By Samantha L. Quigley
American Forces Press Service
Nov. 6, 2008 - Defense Secretary Robert M. Gates welcomed 15 Department of Defense Education Activity district teachers of the year to the Pentagon today. "What you do is especially important," Gates told them after posing for photos with the group. "In addition to being good teachers, you are a source of stability for our military [children].
"The environment that you create for children whose lives are disrupted by their parents' deployment is really terribly important," he added.
The group included Dorothy Goff Goulet, DoDEA's 2009 Teacher of Year, and a 13-year teaching veteran from Louisiana. She said she agrees that DoDEA teachers face a unique situation.
"military children have special issues, [and] we have to be very sensitive to that," she said. "I can't imagine what it would be like to be a student with a parent, or two parents, that are deployed for several months. So, we approach every day with a great amount of sensitivity and a great amount of respect for what they have to go through."
While being chosen as the Teacher of the Year was thrilling, she said, it's also humbling.
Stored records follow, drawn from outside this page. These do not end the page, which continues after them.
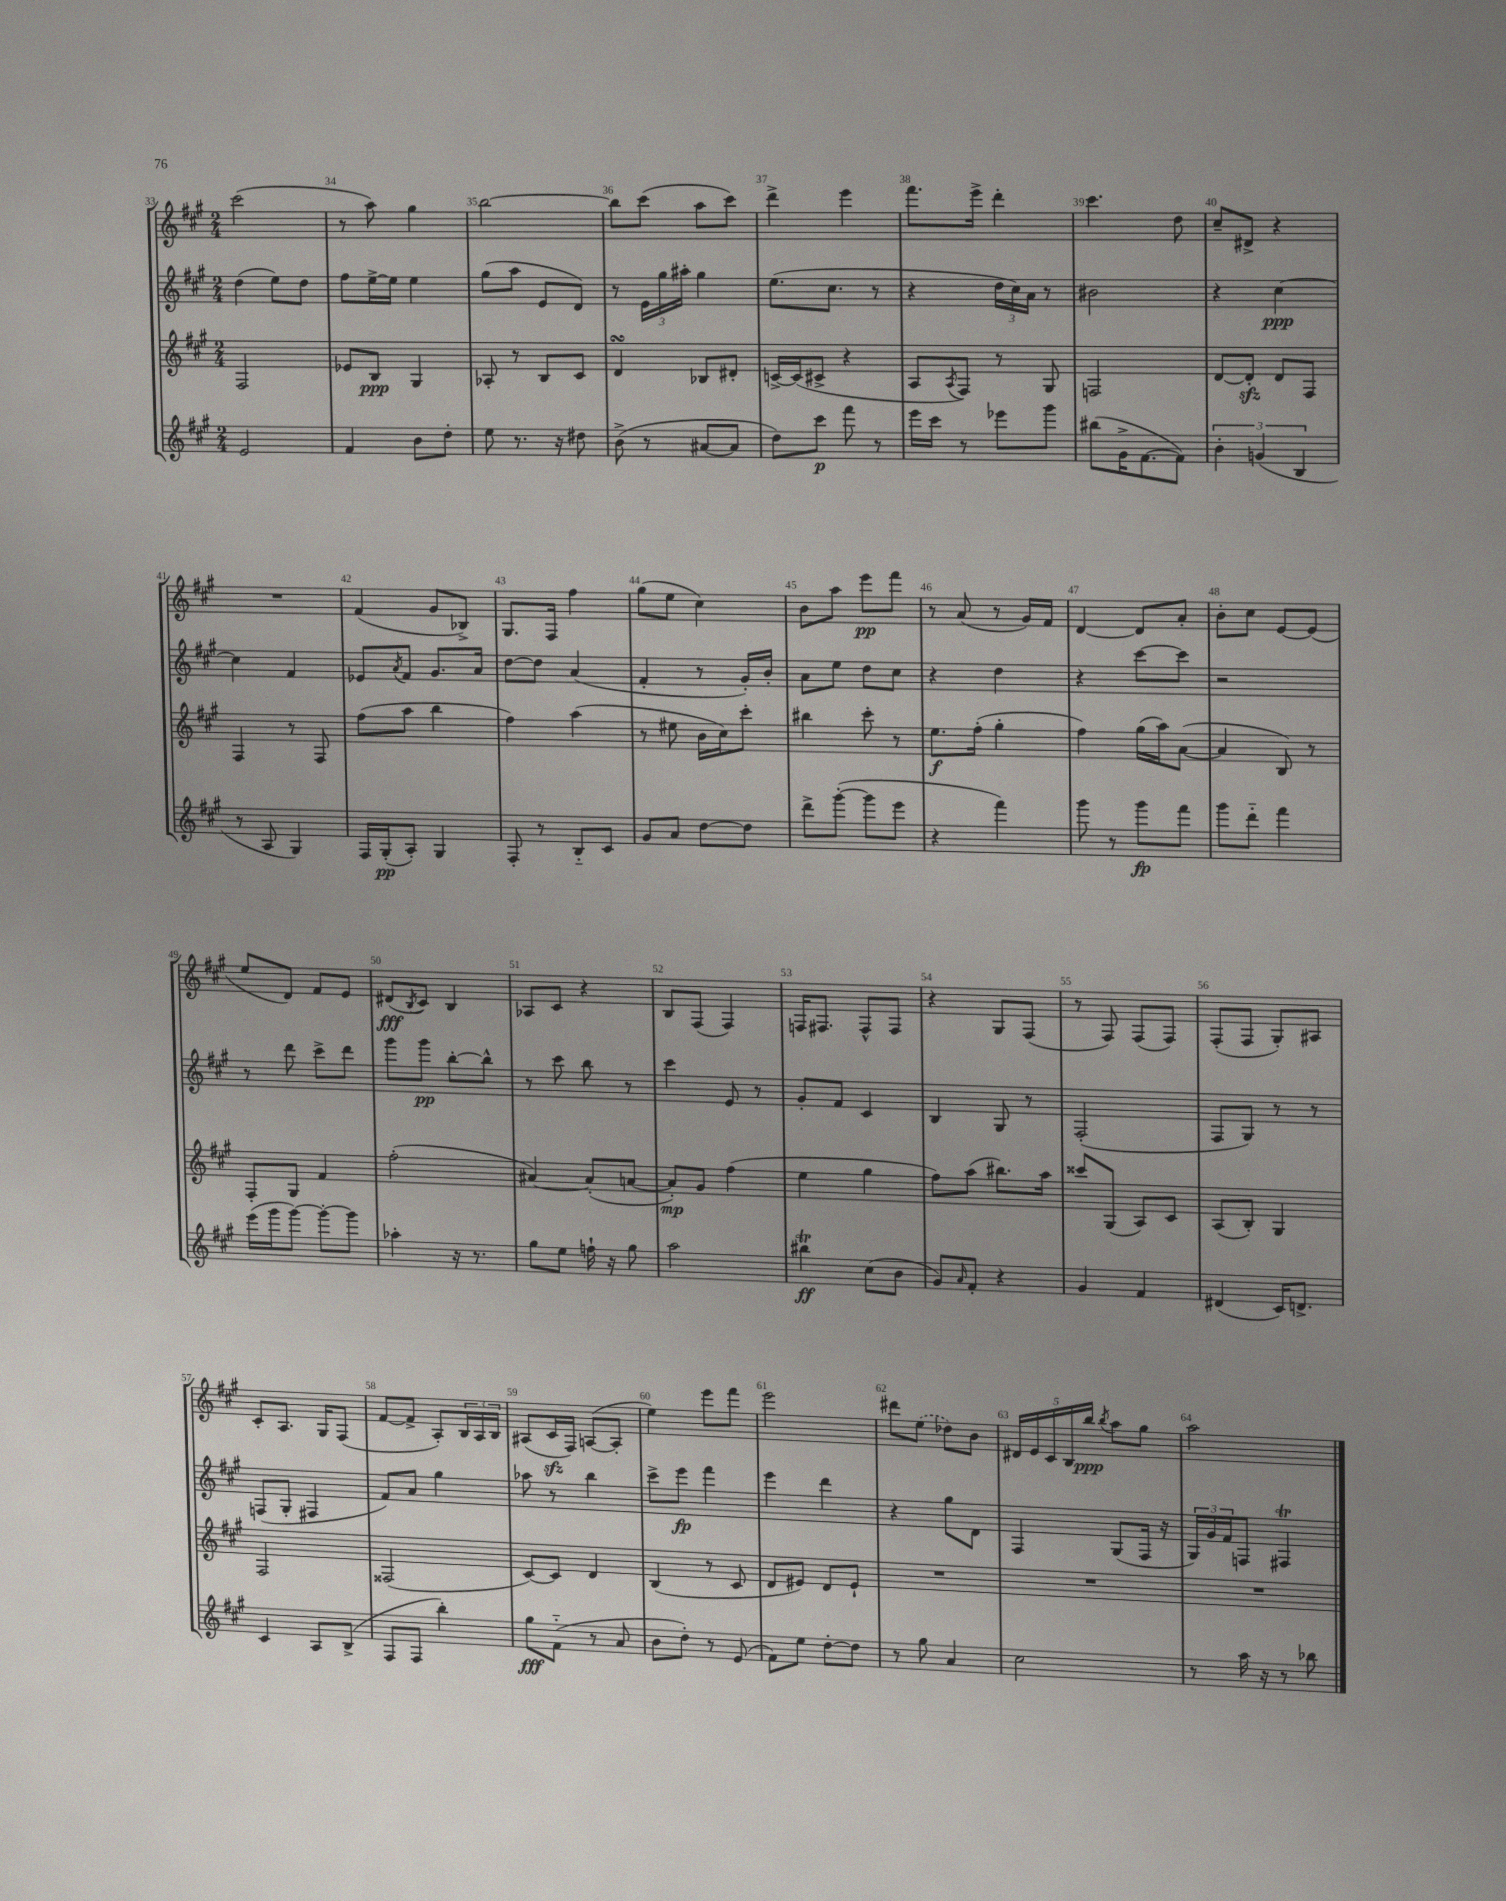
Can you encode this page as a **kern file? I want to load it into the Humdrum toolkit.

**kern	**kern	**kern	**kern
*staff4	*staff3	*staff2	*staff1
*clefG2	*clefG2	*clefG2	*clefG2
*k[f#c#g#]	*k[f#c#g#]	*k[f#c#g#]	*k[f#c#g#]
*M2/4	*M2/4	*M2/4	*M2/4
2e	2F#	(4dd	(2ccc#
.	.	8ee)	.
.	.	8dd	.
=	=	=	=
4f#	8e-	8ff#	8r
.	8B	[16ee^	8aa)
.	.	16ee]	.
8b	4G#	4ee	4gg#
8dd'	.	.	.
=	=	=	=
8ee	8A-'	(8gg#	[2bb
8.r	8r	8aa	.
.	8B	8e	.
16r	.	.	.
8dd#	8c#	8d)	.
=	=	=	=
(8b^	4d	8r	8bb]
8r	.	24e	(8ccc#
.	.	24gg#	.
.	.	24aa#'	.
[8a#	8B-	4gg#	8aa
8a#]	8d#'	.	8ccc#)
=	=	=	=
8dd)	[16c^	(8.ee	4ddd^
.	(16c]	.	.
8ccc#	8c#^	.	.
.	.	8.cc#	.
8fff#	4r	.	4eee
8r	.	8r	.
=	=	=	=
16eee	8A	4r	8.fff#
16ccc#	.	.	.
.	8qA	.	.
8r	8F#)	.	.
.	.	.	16eee^
8eee-	8r	24dd	4ddd'
.	.	24cc#)	.
.	.	24a	.
8ggg#	8G#	8r	.
=	=	=	=
(8bb#	2F	2b#	4.ccc#
16g#^	.	.	.
[8.f#	.	.	.
8f#])	.	.	8dd
=	=	=	=
6b'	[8d	4r	8cc#~
.	8d']	.	8d#^
(6g	.	.	.
.	8d	[4cc#	4r
6B	.	.	.
.	8F#	.	.
=	=	=	=
8r	4F#	4cc#]	2r
8A	.	.	.
4G#)	8r	4f#	.
.	8F#	.	.
=	=	=	=
16F#	(8ff#	8e-	(4f#
(16G#'	.	.	.
.	.	8qa	.
8A')	8aa	8f#	.
4G#	4bb	8.g#	8g#
.	.	.	8B-^)
.	.	16a	.
=	=	=	=
8F#'	4ff#)	[8dd	8.G#
8r	.	8dd]	.
.	.	.	16F#
8B'~	(4aa	(4a	4ff#
8c#	.	.	.
=	=	=	=
8g#	8r	4f#'	(8gg#
8a	8ee#	.	8ee
[8dd	16b	8r	4cc#)
.	16cc#)	.	.
8dd]	8ccc#'	16g#')	.
.	.	16b'	.
=	=	=	=
8ddd^	4bb#	8a	8b
([8ggg#'	.	8ee	8aa
8ggg#]	8ccc#'	8dd	8eee
8eee	8r	8cc#	8fff#
=	=	=	=
4r	8.ee	4r	8r
.	.	.	(8a
.	(16ff#'	.	.
4fff#)	4gg#'	4dd	8r
.	.	.	16g#)
.	.	.	16f#
=	=	=	=
8ggg#	4ff#)	4r	[4d
8r	.	.	.
8ggg#	(16gg#	[8ccc#	8d]
.	16aa)	.	.
8fff#	([8a	8ccc#]	8a'
=	=	=	=
8ggg#	4a]	2r	8b'
8ddd'~	.	.	8cc#
4fff#	8B)	.	[8e
.	8r	.	(8e]
=	=	=	=
(16eee	8F#'	8r	8ee
16ggg#	.	.	.
[8ggg#)	8G#	8ddd	8d)
8ggg#'_	4f#	8ccc#^	8f#
8ggg#]	.	8ddd	8e
=	=	=	=
4aa-'	(2ff#'	8ggg#	(8d#
.	.	.	8qB
.	.	8ggg#	8c#)
16r	.	[8bb'	4B
8.r	.	.	.
.	.	8bb^^]	.
=	=	=	=
8gg#	[4a#)	8r	8A-
8ee	.	8ccc#	8c#
16ff`	(8a#']	8bb	4r
16r	.	.	.
8gg#	[8a	8r	.
=	=	=	=
2aa	8a'])	4ccc#	8B
.	8g#	.	(8F#
.	(4ff#	8e	4F#)
.	.	8r	.
=	=	=	=
4bb#	4ee	8g#'	16F
.	.	.	8.F#
.	.	8f#	.
(8cc#	4gg#	4c#	8F#^^
8b	.	.	8F#
=	=	=	=
8g#)	8ff#)	4B	4r
16qqa	.	.	.
8f#'	(8aa	.	.
4r	8.bb#)	8G#	8G#
.	.	8r	(8F#
.	16aa	.	.
=	=	=	=
4g#	8ccc##	(2F#'	8r
.	(8G#	.	8F#)
4f#	8A)	.	(8F#
.	8c#	.	8F#)
=	=	=	=
(4d#	(8A	8F#	(8F#'
.	8B')	8G#)	8F#
16c#)	4G#	8r	8G#')
8.d^	.	.	.
.	.	8r	8A#
=	=	=	=
4c#	2F#	(8F	8c#'
.	.	8G#'	8.A
8A	.	4F#	.
.	.	.	16G#
(8B^	.	.	(8F#
=	=	=	=
8F#	(2F##	8f#)	[8f#
8F#	.	8a	8f#^]
4bb')	.	4gg#	8A')
.	.	.	24B
.	.	.	24A
.	.	.	24B
=	=	=	=
8gg#	[8c#)	8aa-	(8A#
(8f#'~	8c#]	8r	16c#
.	.	.	16F#)
8r	4d	4bb	([8A
8a	.	.	8A']
=	=	=	=
8b	(4B	8ccc#^	4ee)
8dd')	.	8eee	.
8r	8r	4fff#	8eee
(8e	8c#	.	8fff#
=	=	=	=
8f#)	8d	4eee	2eee
8ee	8e#)	.	.
[8dd'	8d	4ddd	.
8dd]	8e#`	.	.
=	=	=	=
8r	2r	4r	8ddd#
8gg#	.	.	(8ee
4a	.	8gg#	8dd-)
.	.	8d	8b
=	=	=	=
2cc#	2r	4F#	20d#
.	.	.	20e
.	.	.	20c#
.	.	.	20B
.	.	.	20bb
.	.	.	8qbb
.	.	(8G#	8aa
.	.	16F#	8gg#
.	.	16r	.
=	=	=	=
8r	2r	24G#)	2aa
.	.	24g#	.
.	.	24f#	.
16aa	.	8F	.
16r	.	.	.
8r	.	4F#	.
8bb-	.	.	.
==	==	==	==
*-	*-	*-	*-
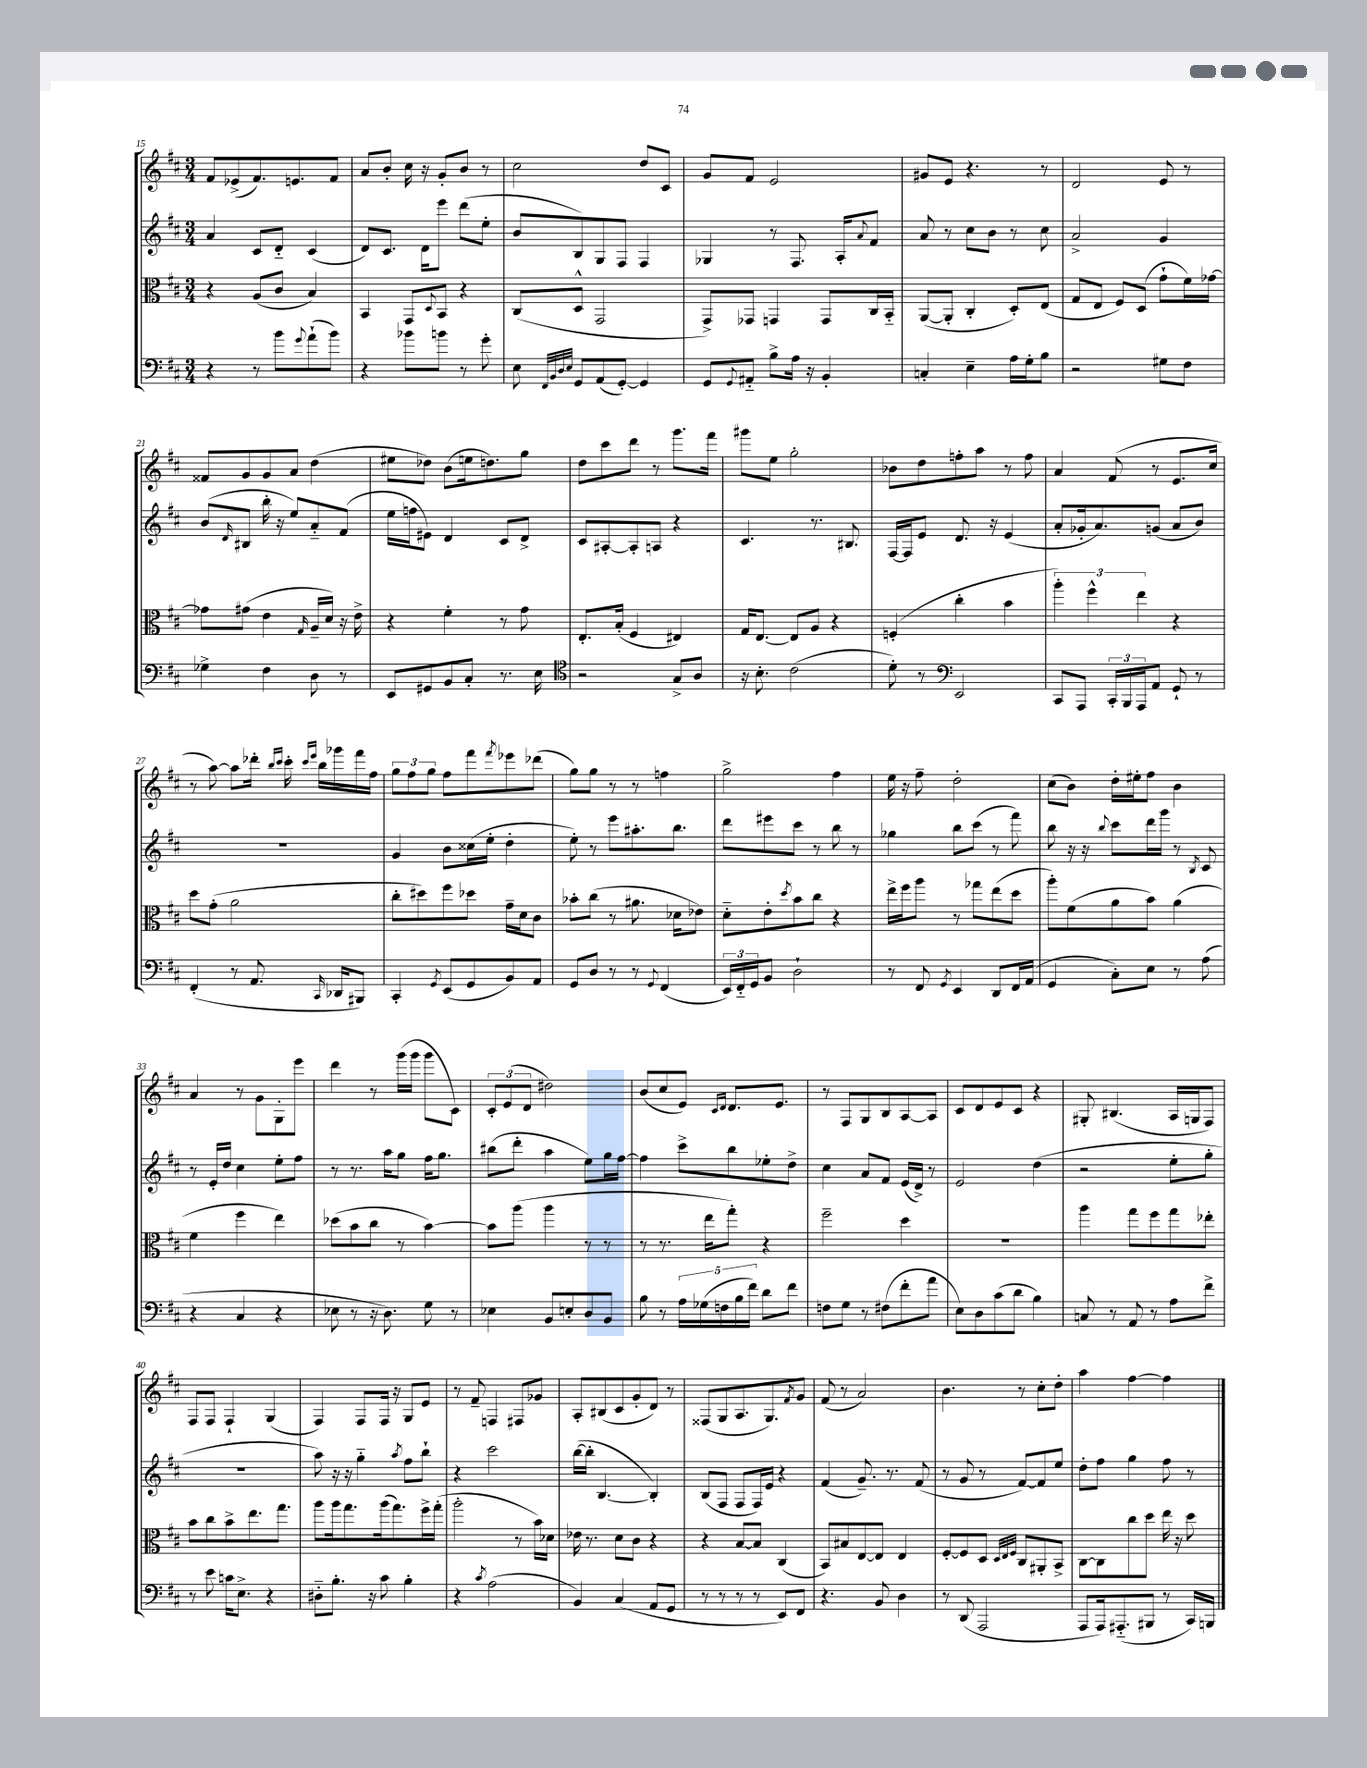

"It's an honor, and I'm humbled, really, to represent my colleagues and my students and my school and all the people through the years that have affected me and my decisions and my teachings," Goulet said. "We're the sum of our mentors."
An Air Force spouse, Goulet teaches U.S. history and French at Kaiserslautern Middle School in Kaiserslautern, Germany. She's taught in DoDEA schools for eight years, including teaching the same two subjects at DoDEA's Guam High School in Asan, Guam.
Her husband, Air Force Lt. Col. Wayne Goulet, is stationed at Ramstein Air Base, Germany. Charles Toth, DoDEA's assistant associate director, said he's proud of the activity's teachers.
"I can't think of a more noble profession for a person to pursue than that of being a teacher of America's children," he said. "Being affiliated with the Department of Defense as an educator magnifies that purpose twofold."
DoDEA educators not only must be committed to providing military children with a world-class education, but also must pledge to meet all their needs -- social, behavioral or emotional.
"DoD's teachers do an exceptional job of educating America's youth," he said. "I hold what these folks do in very high esteem."
DoDEA's "Teacher of the Year" program recognizes and promotes excellence in education. Teachers may be nominated by a peer, administrator, parent, student of community member. The nominees must complete an application packet and submit it to a selection panel at a DoDEA district office, where one applicant is chosen as "District Teacher of the Year." Those selectees are then considered by a second panel at DoDEA headquarters, which selects the DoDEA Teacher of the Year.
As 2009 DoDEA Teacher of the Year, Goulet will compete for the title of National Teacher of the Year.